Stored data entries:
━━━━━━━━

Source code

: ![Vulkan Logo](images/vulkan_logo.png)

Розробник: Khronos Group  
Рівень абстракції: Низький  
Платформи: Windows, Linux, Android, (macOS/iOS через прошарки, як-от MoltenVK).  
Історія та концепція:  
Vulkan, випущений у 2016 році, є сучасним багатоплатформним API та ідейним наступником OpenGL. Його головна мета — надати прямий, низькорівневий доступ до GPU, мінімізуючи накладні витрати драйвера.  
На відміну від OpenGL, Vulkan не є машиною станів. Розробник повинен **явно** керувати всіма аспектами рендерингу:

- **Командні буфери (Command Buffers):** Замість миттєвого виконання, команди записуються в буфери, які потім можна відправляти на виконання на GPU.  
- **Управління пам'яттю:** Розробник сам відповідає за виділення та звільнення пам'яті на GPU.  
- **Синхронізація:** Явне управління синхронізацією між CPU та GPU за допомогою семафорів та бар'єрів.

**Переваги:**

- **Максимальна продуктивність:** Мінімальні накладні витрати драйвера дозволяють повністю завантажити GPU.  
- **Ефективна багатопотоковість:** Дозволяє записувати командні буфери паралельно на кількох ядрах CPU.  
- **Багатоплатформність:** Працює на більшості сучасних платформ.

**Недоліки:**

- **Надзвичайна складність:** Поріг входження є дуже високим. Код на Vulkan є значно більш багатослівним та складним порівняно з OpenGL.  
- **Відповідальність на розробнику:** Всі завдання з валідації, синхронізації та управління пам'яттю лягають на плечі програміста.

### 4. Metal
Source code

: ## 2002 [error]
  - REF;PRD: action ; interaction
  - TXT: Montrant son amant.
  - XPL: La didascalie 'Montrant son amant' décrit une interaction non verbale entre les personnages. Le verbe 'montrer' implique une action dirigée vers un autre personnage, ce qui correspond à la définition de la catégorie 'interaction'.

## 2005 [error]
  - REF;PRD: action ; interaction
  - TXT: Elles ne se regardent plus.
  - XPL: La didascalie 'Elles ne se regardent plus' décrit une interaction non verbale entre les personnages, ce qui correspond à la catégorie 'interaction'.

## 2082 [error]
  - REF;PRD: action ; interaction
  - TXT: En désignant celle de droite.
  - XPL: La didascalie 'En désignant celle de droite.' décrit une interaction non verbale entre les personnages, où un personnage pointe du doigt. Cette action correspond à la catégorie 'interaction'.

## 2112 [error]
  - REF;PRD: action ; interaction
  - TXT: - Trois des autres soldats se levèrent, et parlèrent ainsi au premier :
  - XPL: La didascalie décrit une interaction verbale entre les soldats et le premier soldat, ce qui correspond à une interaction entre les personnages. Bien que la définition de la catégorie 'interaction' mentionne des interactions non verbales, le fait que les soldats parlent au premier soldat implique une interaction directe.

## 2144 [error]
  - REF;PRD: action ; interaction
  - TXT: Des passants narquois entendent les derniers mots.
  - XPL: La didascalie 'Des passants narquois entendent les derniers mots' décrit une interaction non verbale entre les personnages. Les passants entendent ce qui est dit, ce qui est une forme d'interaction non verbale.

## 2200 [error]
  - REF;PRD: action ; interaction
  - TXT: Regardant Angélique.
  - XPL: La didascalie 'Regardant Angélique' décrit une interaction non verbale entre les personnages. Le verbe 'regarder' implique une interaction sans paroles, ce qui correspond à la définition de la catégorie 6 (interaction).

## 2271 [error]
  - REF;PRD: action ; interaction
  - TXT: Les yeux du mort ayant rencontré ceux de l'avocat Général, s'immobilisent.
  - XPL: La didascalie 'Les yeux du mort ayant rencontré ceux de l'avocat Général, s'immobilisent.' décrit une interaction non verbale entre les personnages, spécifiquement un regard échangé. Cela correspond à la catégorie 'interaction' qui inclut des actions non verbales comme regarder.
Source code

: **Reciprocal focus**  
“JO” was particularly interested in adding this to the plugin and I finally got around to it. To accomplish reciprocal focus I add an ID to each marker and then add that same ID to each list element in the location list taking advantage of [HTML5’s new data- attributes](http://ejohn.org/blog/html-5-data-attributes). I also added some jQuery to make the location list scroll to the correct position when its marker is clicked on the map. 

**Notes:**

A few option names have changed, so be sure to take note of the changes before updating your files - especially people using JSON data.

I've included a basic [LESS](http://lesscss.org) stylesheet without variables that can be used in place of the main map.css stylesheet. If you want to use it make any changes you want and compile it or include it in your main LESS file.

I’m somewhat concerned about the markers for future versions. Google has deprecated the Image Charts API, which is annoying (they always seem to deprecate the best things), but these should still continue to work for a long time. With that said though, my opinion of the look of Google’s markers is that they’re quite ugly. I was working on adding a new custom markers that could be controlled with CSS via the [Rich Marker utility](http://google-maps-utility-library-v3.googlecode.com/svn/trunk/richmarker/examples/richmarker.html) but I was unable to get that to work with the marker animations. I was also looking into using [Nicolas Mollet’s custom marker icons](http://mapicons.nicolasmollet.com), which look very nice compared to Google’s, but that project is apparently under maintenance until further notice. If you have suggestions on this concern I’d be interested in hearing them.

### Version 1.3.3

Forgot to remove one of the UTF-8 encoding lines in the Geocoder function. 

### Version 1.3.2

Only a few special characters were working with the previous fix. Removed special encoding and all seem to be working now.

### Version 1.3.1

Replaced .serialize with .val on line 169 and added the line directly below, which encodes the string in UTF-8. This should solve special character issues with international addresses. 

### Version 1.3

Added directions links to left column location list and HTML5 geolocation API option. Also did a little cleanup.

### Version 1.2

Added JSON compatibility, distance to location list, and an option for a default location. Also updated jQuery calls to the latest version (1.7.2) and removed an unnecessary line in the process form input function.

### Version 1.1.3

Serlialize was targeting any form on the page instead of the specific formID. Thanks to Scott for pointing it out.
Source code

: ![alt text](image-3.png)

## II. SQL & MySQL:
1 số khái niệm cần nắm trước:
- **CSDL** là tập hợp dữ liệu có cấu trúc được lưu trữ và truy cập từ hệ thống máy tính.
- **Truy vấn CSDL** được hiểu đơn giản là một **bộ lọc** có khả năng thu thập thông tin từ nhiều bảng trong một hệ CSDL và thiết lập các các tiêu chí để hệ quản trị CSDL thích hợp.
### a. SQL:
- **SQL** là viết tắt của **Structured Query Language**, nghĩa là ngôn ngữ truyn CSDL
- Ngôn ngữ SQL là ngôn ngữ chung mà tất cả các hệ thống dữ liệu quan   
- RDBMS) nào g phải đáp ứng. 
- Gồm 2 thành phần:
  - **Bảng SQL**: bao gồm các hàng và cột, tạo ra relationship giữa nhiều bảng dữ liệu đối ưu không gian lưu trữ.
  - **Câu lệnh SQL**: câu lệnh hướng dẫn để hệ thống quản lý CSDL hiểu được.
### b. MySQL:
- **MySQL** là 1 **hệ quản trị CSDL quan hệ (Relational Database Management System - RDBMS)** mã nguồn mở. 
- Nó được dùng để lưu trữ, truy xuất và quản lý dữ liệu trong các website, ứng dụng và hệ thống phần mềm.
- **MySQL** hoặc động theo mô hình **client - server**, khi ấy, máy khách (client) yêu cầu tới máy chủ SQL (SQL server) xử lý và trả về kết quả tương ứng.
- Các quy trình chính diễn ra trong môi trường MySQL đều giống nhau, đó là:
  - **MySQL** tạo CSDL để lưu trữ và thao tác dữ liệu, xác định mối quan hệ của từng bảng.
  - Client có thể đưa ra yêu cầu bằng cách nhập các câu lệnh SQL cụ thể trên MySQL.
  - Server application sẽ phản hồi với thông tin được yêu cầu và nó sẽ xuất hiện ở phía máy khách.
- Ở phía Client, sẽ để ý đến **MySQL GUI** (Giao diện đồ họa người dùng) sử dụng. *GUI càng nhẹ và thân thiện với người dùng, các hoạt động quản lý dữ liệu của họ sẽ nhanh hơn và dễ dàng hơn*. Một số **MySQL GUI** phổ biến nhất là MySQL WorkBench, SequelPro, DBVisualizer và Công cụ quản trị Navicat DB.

━━━━━━━━

■ Problem requirements
Please copy the listing starting at its first line and ending at the line that contains "На відміну від", changing "OpenGL" to "Direct3D" throughout and keeping everything else unchanged.

■ Solution to this exercise
Source code

: ![Vulkan Logo](images/vulkan_logo.png)

Розробник: Khronos Group  
Рівень абстракції: Низький  
Платформи: Windows, Linux, Android, (macOS/iOS через прошарки, як-от MoltenVK).  
Історія та концепція:  
Vulkan, випущений у 2016 році, є сучасним багатоплатформним API та ідейним наступником Direct3D. Його головна мета — надати прямий, низькорівневий доступ до GPU, мінімізуючи накладні витрати драйвера.  
На відміну від Direct3D, Vulkan не є машиною станів. Розробник повинен **явно** керувати всіма аспектами рендерингу:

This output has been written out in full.